The World Health Organization and other agencies are trying to provide technical support to the Swazi government. Teams of Israeli surgeons -- who circumcised tens of thousands of adult men in keeping with religious traditions during the mass migration of Jews from the former Soviet Union in the early 1990s -- have trained 10 Swazi doctors and backup staff on how to perform the operation quickly and safely with limited resources.
Inon Schenker, who coordinated the Israeli missions to Swaziland, says his organization, the Jerusalem AIDS Project, has several dozen surgeons ready to help African countries scale up adult male circumcision by training local health workers in both surgical techniques and counseling. Swaziland is the only country in which the Israelis are working, though they've been asked by Rwanda, Namibia and Zambia, among others.
An estimated 665 million men, or 30 percent of the world's total, are circumcised according to religious and cultural practices. But in Swaziland and many other southern African nations it is rare.
The snip of the foreskin is just one small part of a much wider AIDS prevention package, which also includes testing, counseling and condom promotion. In many African countries -- including Swaziland -- less than 10 per cent of men have had an AIDS test.
WHO and UNAIDS recommended last year that HIV-positive men should not be circumcised. But Kim Eva Dickson, an HIV prevention expert at WHO, says countries offering male circumcision can only encourage men to take an AIDS test first, not force them.
"What we want to avoid is that men who are circumcised think they are HIV negative," she says, adding that it's important to spread this message among women as well. She says a follow-up study of circumcised men in Kenya had no conclusive evidence of an increase in risky sexual behaviour.
Only one of the men attending the Mbabane clinic the day an AP reporter visited had already had an AIDS test, although all were offered it at the clinic.
Mdlovu said he was more nervous about the test than the operation. He was also alarmed at the prospect of sleeping alongside his wife for more than a month without being able to have sexual intercourse. His concerns were shared by the other men, who repeated "six weeks, six weeks?" at regular intervals. If men have sex before the wound is healed, the risk of HIV infection increases.
Despite all the difficulties, the Family Life Association says it is pleased with progress.
"We are proud of ourselves," comments its executive director, Dudu Simelane. "It was an area where not many people were ready to tread."
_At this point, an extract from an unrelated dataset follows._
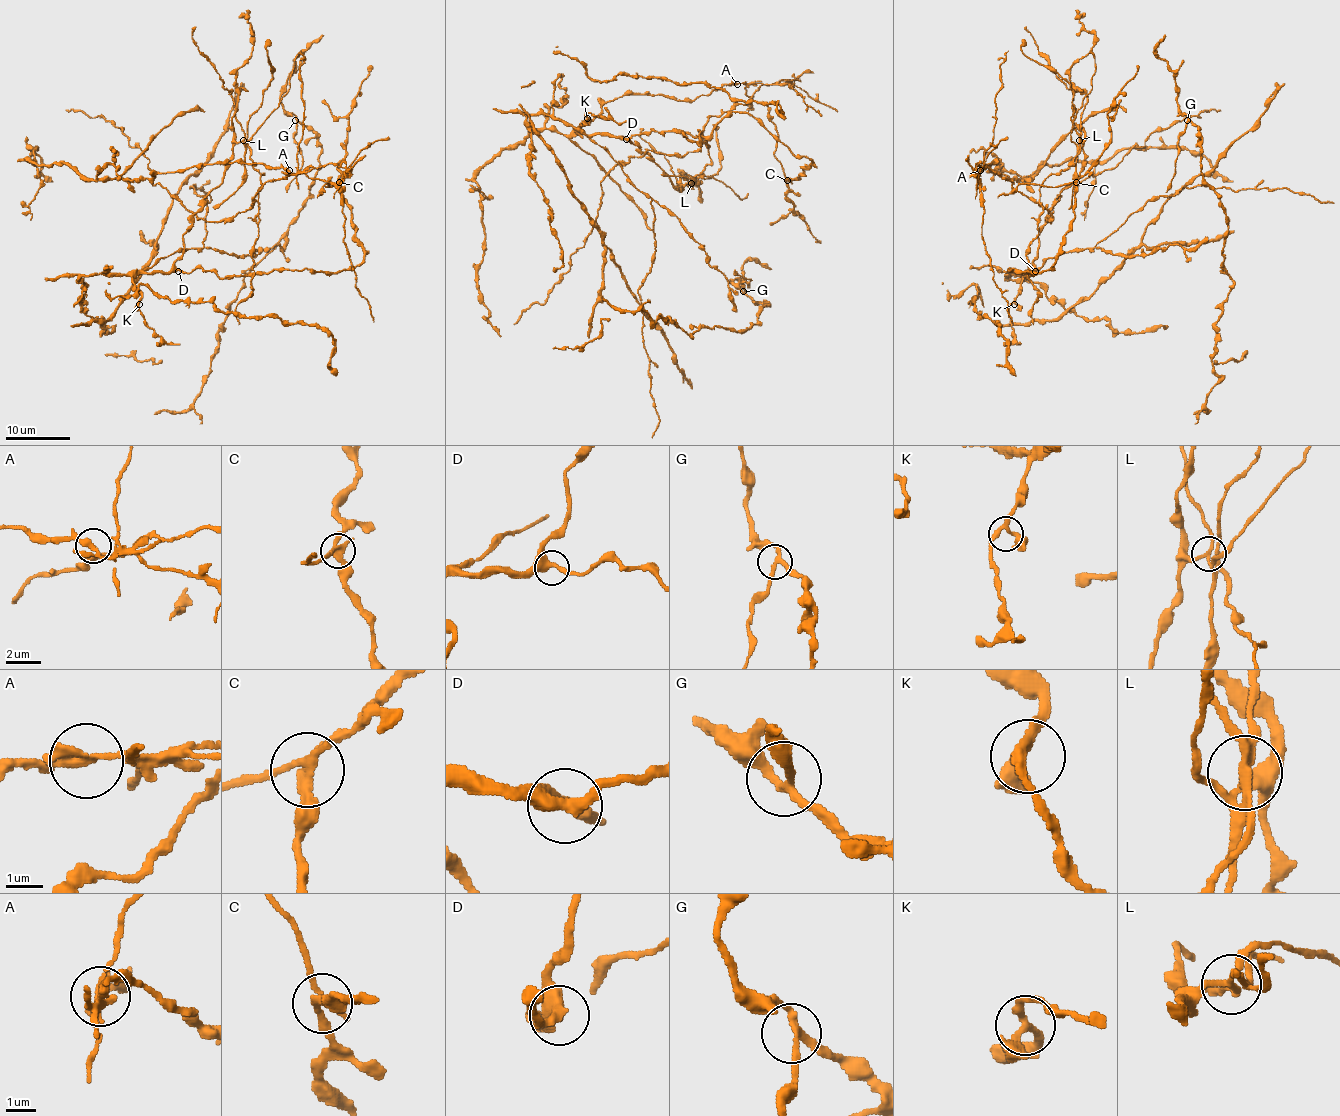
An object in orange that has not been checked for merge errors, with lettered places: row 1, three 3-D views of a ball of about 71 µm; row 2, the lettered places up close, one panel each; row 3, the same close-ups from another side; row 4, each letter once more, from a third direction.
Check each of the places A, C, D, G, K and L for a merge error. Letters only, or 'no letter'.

Von Wissel, the head of the emergency committee, says spending on HIV/AIDS this year is $36 million -- and even that's not enough to tackle an epidemic that is destroying the fabric of Swazi society. Food production has plummeted because sick families are too poor to buy seeds and too weak to plant crops. School attendance is down. There are an estimated 130,000 orphans and vulnerable children.
"How do you socialize children with nobody hugging and kissing them?" agonizes von Wissel. "What will be the result in society in 10-15 years' time? Nobody has walked this path before."
His fears for the future are summarized by an extract pinned on his office wall from a speech given by King Mswati III at the opening of parliament in 1999.
"There is a real possibility that the Swazi nation will cease to exist unless we change our behavior and attitude."